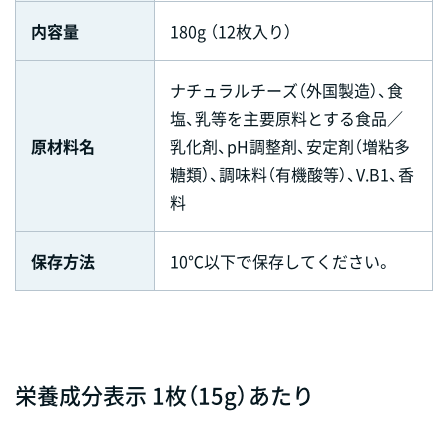
内容量
180g （12枚入り）
ナチュラルチーズ（外国製造）、食
塩、乳等を主要原料とする食品／
原材料名
乳化剤、pH調整剤、安定剤（増粘多
糖類）、調味料（有機酸等）、V.B1、香
料
保存方法
10℃以下で保存してください。
栄養成分表示 1枚（15g）あたり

═══

#### [Your goal]
Could you update the records by replacing "180g" with "200g" and keeping everything else the same? Leave the pictures out of your answer.

#### [Response for this exercise]
内容量
200g （12枚入り）
ナチュラルチーズ（外国製造）、食
塩、乳等を主要原料とする食品／
原材料名
乳化剤、pH調整剤、安定剤（増粘多
糖類）、調味料（有機酸等）、V.B1、香
料
保存方法
10℃以下で保存してください。
栄養成分表示 1枚（15g）あたり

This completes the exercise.